— Start Exercise input —
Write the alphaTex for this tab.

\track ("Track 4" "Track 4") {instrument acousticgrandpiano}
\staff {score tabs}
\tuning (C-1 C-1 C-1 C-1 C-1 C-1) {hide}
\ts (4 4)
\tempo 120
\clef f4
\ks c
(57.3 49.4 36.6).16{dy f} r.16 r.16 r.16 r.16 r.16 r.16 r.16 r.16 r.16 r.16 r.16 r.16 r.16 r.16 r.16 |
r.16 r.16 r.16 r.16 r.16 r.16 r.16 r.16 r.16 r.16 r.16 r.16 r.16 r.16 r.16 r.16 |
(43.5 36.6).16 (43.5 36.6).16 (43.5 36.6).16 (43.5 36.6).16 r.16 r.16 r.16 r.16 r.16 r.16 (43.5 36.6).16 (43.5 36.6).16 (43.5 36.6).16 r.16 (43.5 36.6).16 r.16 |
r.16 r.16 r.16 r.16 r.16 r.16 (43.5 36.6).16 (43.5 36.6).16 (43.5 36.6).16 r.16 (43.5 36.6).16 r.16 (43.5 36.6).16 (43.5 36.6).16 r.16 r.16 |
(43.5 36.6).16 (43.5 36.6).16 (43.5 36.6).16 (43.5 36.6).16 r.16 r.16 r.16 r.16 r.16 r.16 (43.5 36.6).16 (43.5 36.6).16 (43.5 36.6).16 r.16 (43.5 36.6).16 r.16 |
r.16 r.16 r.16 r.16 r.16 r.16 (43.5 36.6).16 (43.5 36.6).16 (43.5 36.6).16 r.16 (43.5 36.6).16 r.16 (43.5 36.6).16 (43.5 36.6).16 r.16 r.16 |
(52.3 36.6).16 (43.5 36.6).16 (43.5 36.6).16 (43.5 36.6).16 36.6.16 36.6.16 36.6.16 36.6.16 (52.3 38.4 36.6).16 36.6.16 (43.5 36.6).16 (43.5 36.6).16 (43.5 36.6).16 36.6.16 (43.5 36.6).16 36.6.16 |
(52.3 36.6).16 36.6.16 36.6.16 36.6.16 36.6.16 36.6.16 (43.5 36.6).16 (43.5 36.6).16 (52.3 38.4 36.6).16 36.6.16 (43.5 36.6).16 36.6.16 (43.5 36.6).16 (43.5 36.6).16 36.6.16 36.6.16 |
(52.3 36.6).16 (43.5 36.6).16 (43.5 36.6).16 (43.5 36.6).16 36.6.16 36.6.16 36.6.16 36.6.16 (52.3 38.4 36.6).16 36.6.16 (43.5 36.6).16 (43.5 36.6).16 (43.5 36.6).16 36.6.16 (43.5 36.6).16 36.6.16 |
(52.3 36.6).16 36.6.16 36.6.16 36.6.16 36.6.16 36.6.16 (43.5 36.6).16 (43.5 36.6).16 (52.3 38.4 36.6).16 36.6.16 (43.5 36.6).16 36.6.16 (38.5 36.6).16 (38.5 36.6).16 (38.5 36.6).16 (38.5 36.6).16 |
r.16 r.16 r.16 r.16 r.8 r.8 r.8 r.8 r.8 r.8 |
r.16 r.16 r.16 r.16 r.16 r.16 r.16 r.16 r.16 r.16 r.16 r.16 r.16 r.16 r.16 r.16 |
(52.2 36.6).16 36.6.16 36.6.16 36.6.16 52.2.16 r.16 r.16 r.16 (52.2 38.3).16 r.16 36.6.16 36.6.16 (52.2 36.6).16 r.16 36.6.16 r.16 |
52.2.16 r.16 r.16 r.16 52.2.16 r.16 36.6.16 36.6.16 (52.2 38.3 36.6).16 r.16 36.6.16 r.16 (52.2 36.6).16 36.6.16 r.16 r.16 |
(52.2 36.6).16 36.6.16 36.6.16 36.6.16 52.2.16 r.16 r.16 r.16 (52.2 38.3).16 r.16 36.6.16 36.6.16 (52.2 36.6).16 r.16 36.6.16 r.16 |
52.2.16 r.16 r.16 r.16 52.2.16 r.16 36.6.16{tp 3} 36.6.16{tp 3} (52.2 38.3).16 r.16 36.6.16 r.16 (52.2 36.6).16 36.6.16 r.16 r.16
— End Exercise input —
**Required work**
Count the lines in the records that contain the word "instrument", and reply with the number alone.

**In response**
1